0

there is a case i have whereby a df read from csv and then written to table includes space for certain cols.

here is a portion of the csv referenced as 'filename' below:

id, l, s
1,a,ay
2,b,bee
3,c,see

imports and sqlite connection:

import pandas as pd
import sqlite3
conn = sqlite3.connect('path_to_db')
c = conn.cursor()

then when running this (left out the header option as it is inferred to be 0 i believe):

>>> df = pd.read_csv('filename')
>>> df
  id   l    s
0  1   a   ay
1  2   b  bee
2  3   c  see

this is the part where i hope there is to be a fix once inserted...

>>> df.to_sql('table1', conn, if_exists='append', index=False)

so after checking for the table created, it included a space for col 2-3, based on running this:

>>> for items in c.execute('select * from sqlite_master where type="table" and name="table1"'):
...     print(items)
... 
('table', 'table1', 'table1', 101, 'CREATE TABLE "table1" (\n"id" INTEGER,\n  " l" TEXT,\n  " s" TEXT\n)')
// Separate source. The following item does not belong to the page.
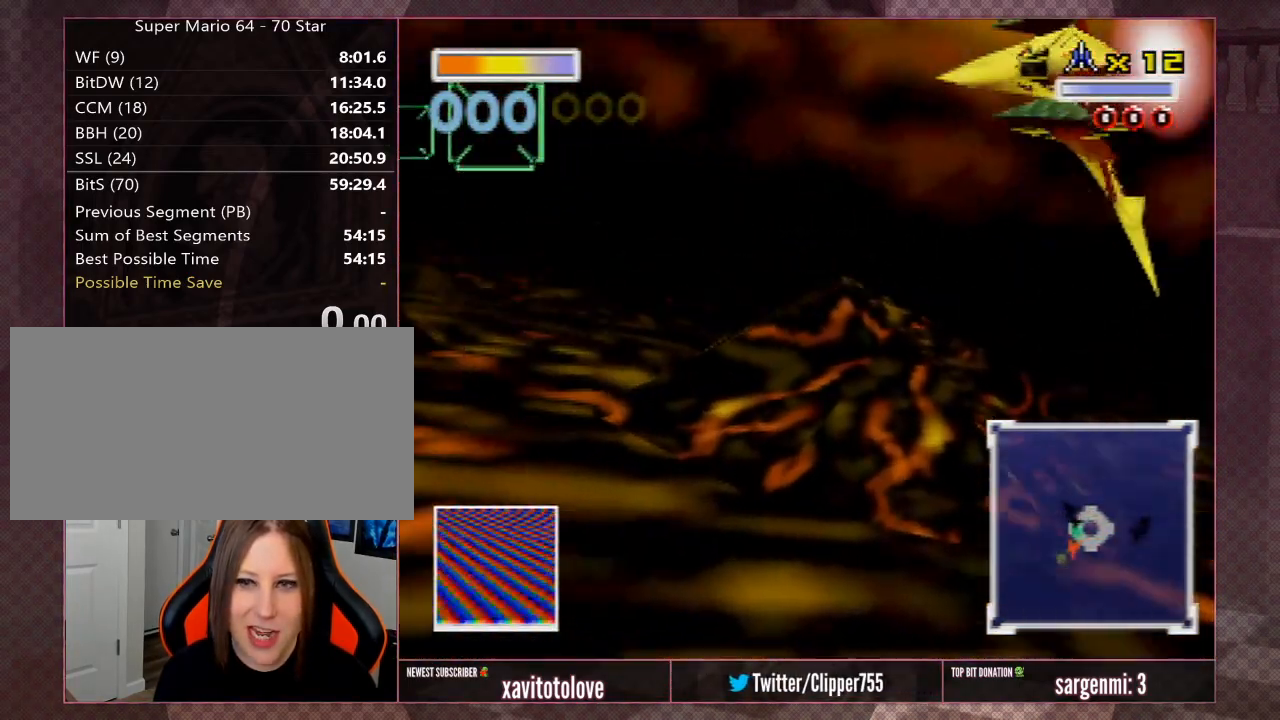
{"buttons": ["Z"], "left_stick": "left", "events": [[83, "Z", "up"], [117, "Z", "down"], [267, "Z", "up"], [333, "Z", "down"], [433, "Z", "up"], [500, "Z", "down"]]}
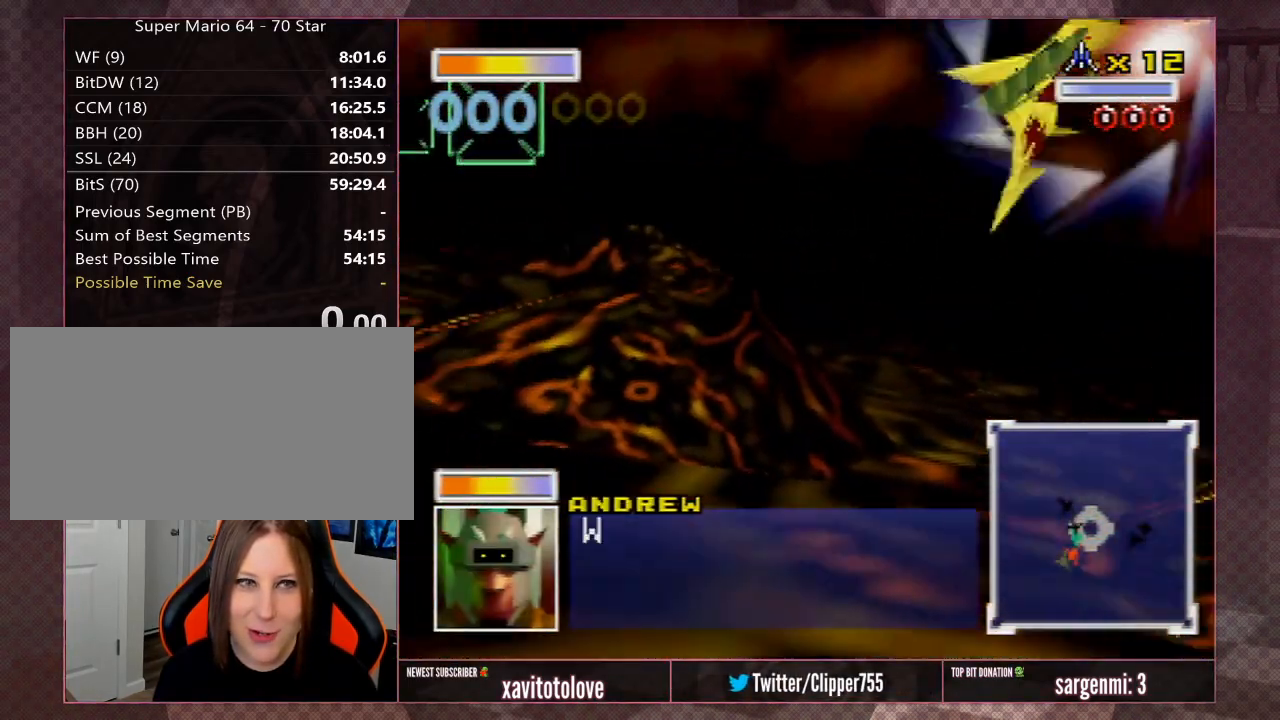
{"buttons": ["Z"], "left_stick": "left", "events": [[100, "Z", "up"], [150, "Z", "down"], [283, "Z", "up"], [317, "Z", "down"], [450, "Z", "up"], [483, "Z", "down"]]}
my question is there a way to tell the to_sql function to ignore that?

U13-Forward
  • 69,221
  • 14
  • 89
  • 114
etch_45
  • 792
  • 1
  • 6
  • 21
  • Note that you have space after comma on the first line in the csv file. the easiest would be to just pass correct header, without spaces when read the csv – buran Sep 21 '21 at 10:31
  • Adding to @buran's comment, this could be done using `df = pd.read_csv('filename', names=['id', 'l', 's'])` or after reading the data with `df.rename(columns={' l': 'l', ' s': 's'}, inplace=True)` – LemonPy Sep 21 '21 at 10:36
  • @buran, i can see that on this simple case but not for instances of dozens or hundreds. – etch_45 Sep 21 '21 at 10:42
  • what dozens and hundreds? – buran Sep 21 '21 at 10:43
  • @IftahP in this read with the names, wouldn't you have to know that in advance so that is like mapping it correct? but what about the times when some have spaces while others do not or like my first comment when there are too many cols to sift thru – etch_45 Sep 21 '21 at 10:44
  • `df.rename(columns={col:col.strip() for col in df.columns}, inplace=True)` – buran Sep 21 '21 at 10:48
  • df.columns = [x.strip() for x in df.columns] – Arkadiusz Sep 21 '21 at 10:49
  • @etch_45 as you illustrated your question I illustrated the answer. You can see other comments for some ways to fine-tune it to general cases. – LemonPy Sep 21 '21 at 10:54

0 Answers0